The parameters were optimized by the Levenberg-Marquardt algorithm, with some modifications, using the curve-fitting software Fityk 0.9.8 (https://fityk.nieto.pl/). This algorithm optimized fits for lowest weighted sums of squared residuals (WSSR), iterating until the change in WSSR < 0.0001. Modifications include the usage of reference spectra constructed by fitting a single curve to a well-defined fluorescence spectrum from a single species of fluorophore in solvent. For some spectra, as noted, we replaced one or more component curves with reference curves, holding shape parameters constant and allowing only amplitude and peak position parameters to vary. Goodness of fit was determined by root-mean-squared deviation (R²) values, which are listed in Table S1 along with the parameters of each component function.

Reference spectra matching the spectral line shape of JP were constructed by fitting single six-component split pseudo-Voigt curves to the fluorescence emission spectra obtained from pure samples of JP in solvent. Reference spectra were collected for JP-N₃ in toluene, acetone, MeOH, and H₂O, as well as Lys27Pra(JP) GxTX on Kv2.1-expressing CHO cells in polarizing buffer, which has a similar line shape as JP azide in toluene. When fitting spectra with these reference curves, all 4 shape-defining parameters were held constant, and the amplitude and position wavelength of each reference curve allowed to vary. Spectra corresponding to the lineshape of a single reference curve with R² > 0.98 were considered to be well defined by a single species (e.g., JP in solvent, Lys27Pra(JP) GxTX on Kv2.1 at −100 mV). Spectra with R² < 0.98 for a single reference curve were fitted to 2 contributory species.

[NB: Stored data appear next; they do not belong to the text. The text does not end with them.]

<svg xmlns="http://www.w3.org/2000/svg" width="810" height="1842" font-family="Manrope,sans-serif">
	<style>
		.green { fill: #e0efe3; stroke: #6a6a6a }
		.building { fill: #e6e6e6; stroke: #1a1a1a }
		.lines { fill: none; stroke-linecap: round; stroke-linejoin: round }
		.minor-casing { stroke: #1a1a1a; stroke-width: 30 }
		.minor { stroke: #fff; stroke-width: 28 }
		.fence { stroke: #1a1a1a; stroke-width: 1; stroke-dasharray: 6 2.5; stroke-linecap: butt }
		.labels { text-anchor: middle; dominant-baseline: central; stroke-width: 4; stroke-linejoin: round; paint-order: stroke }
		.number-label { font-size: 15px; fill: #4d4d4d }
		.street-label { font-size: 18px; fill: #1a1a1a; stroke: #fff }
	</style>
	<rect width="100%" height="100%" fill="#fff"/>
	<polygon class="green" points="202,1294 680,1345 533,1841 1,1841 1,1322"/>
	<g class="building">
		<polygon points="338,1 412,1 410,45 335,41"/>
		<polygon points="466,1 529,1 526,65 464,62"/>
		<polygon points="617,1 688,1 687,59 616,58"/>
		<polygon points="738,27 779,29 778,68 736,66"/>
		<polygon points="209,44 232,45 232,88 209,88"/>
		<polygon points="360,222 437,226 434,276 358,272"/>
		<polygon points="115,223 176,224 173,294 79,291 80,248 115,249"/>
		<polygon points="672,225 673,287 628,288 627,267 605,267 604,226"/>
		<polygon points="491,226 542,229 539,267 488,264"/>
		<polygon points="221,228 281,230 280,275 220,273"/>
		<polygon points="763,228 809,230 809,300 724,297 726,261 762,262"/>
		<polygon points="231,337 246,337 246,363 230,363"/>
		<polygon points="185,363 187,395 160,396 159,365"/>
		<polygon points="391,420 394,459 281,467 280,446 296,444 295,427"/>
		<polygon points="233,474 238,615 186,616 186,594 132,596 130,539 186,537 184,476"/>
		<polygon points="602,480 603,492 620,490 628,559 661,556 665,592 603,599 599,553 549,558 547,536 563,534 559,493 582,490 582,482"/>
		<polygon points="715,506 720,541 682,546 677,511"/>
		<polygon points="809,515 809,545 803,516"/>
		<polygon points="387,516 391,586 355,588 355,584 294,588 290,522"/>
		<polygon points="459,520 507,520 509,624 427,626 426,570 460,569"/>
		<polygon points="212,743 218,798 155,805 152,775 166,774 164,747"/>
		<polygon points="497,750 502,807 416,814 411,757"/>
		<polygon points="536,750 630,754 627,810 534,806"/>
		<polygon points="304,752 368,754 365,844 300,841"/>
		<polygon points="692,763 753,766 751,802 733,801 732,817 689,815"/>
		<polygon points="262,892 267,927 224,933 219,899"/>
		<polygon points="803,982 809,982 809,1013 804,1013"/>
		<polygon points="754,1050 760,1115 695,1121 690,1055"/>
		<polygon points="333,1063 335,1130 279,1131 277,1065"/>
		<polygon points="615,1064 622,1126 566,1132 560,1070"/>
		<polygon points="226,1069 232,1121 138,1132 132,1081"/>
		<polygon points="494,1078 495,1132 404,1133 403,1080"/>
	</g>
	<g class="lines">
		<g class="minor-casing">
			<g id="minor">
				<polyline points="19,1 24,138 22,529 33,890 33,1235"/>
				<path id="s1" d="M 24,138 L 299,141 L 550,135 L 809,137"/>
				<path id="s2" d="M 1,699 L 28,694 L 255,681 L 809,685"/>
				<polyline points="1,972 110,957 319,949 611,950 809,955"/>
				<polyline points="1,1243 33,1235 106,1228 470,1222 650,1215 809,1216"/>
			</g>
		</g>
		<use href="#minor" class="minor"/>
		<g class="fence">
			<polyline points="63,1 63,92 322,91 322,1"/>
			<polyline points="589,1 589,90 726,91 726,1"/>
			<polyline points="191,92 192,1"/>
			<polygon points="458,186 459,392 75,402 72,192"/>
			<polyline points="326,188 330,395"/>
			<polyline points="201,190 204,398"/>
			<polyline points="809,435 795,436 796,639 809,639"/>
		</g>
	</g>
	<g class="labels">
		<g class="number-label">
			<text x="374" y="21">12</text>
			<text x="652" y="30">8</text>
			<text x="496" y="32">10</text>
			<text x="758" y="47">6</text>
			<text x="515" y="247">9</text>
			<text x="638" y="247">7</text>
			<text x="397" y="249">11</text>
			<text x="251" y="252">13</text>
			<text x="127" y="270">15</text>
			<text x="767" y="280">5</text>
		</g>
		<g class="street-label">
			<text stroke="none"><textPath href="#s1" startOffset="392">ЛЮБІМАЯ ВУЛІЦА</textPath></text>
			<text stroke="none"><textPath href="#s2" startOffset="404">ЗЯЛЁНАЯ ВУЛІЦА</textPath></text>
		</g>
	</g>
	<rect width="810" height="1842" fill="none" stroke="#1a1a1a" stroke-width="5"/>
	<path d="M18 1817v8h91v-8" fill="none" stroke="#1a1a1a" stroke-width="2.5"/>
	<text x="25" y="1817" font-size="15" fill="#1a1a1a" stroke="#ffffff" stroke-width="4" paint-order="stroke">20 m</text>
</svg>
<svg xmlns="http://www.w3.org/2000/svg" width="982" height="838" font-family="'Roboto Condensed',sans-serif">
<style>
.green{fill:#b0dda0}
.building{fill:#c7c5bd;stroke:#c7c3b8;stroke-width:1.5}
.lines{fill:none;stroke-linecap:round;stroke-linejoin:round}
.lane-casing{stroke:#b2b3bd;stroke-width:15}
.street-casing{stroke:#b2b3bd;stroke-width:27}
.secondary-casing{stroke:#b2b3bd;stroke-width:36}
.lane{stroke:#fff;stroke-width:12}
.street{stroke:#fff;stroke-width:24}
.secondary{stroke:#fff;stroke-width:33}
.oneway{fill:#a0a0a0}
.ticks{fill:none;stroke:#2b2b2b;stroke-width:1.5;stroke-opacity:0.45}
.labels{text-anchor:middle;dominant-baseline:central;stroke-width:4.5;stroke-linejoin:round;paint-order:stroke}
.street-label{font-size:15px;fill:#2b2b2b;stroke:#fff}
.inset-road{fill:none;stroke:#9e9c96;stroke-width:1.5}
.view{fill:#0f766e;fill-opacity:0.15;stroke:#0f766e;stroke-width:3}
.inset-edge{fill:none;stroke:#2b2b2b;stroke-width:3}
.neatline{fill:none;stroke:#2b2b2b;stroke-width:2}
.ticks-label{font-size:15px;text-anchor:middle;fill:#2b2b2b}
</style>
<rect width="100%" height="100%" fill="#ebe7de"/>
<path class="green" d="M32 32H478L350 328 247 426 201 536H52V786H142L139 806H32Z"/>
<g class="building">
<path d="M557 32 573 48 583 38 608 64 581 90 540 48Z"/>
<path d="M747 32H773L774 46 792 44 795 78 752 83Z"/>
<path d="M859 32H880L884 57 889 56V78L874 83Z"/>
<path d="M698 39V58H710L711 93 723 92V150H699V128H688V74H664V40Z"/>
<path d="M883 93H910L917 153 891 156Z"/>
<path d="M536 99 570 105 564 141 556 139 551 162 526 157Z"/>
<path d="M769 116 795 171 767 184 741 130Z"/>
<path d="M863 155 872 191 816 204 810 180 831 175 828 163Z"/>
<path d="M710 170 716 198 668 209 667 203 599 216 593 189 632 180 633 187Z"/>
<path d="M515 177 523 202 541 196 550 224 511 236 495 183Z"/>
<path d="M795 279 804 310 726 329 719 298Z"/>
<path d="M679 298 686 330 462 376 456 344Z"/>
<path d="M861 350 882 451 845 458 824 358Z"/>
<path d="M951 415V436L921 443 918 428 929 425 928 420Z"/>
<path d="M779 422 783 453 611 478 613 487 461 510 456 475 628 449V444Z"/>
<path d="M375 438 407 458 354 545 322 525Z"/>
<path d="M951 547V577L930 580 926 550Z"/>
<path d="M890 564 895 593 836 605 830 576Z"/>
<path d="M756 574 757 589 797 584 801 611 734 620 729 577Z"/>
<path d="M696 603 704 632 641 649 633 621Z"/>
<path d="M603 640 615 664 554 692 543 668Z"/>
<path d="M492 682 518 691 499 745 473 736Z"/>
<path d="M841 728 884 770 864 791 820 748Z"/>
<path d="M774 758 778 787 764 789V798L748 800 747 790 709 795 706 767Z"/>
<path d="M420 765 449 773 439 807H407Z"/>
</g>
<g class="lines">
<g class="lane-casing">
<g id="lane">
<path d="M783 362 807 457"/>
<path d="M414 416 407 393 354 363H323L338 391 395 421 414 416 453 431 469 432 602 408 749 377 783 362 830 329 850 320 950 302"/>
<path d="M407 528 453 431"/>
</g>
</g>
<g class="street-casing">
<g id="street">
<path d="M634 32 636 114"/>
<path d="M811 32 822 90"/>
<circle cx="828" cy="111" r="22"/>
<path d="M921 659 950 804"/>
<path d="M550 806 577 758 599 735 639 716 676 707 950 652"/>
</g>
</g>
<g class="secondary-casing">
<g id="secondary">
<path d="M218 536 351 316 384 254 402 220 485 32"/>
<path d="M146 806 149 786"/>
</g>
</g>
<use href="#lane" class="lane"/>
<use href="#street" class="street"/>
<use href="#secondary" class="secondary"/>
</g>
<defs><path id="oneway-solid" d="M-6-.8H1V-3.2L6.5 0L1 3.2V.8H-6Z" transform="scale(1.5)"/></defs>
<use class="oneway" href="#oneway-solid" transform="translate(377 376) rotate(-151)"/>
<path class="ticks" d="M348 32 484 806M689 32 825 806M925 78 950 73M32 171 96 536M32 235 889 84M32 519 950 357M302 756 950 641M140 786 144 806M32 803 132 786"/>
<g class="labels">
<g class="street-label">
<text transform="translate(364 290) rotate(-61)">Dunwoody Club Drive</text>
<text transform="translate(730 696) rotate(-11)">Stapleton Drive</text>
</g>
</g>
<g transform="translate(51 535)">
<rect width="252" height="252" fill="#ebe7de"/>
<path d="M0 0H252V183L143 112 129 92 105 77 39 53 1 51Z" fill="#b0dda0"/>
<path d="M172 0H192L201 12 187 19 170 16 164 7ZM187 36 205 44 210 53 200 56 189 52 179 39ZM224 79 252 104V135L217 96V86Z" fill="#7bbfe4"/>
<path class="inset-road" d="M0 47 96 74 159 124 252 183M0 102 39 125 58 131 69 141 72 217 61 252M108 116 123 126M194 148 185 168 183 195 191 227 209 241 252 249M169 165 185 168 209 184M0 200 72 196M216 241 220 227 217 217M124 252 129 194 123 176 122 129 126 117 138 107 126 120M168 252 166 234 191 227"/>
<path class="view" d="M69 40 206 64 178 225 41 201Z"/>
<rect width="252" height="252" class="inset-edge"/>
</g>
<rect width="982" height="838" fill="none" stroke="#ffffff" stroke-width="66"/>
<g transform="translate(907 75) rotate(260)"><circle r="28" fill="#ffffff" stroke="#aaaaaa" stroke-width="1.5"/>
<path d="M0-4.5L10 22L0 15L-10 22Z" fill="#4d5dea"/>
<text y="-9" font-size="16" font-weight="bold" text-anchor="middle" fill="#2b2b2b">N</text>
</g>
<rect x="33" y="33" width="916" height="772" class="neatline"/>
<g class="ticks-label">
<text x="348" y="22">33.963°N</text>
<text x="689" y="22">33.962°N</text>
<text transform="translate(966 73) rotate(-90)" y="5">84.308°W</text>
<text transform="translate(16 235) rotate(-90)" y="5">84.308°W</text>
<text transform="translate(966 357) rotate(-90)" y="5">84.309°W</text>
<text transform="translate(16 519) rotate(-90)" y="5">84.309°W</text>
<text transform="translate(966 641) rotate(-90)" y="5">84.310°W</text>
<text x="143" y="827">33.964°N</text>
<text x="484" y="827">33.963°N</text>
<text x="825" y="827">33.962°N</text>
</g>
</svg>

Fluorescence emission spectra suspected to contain multiple species centered at different wavelengths were decomposed into a sum of multiple reference curves using the Levenberg-Marquardt algorithm. The optimized amplitude and position components of each curve function were used to estimate the wavelengths and relative contributions of the predominant fluorescent species. The function amplitudes were adjusted according to the relative fluorescent intensity of JP species emitting at the corresponding wavelengths and the resulting values were used as a proxy for the relative concentrations of the species.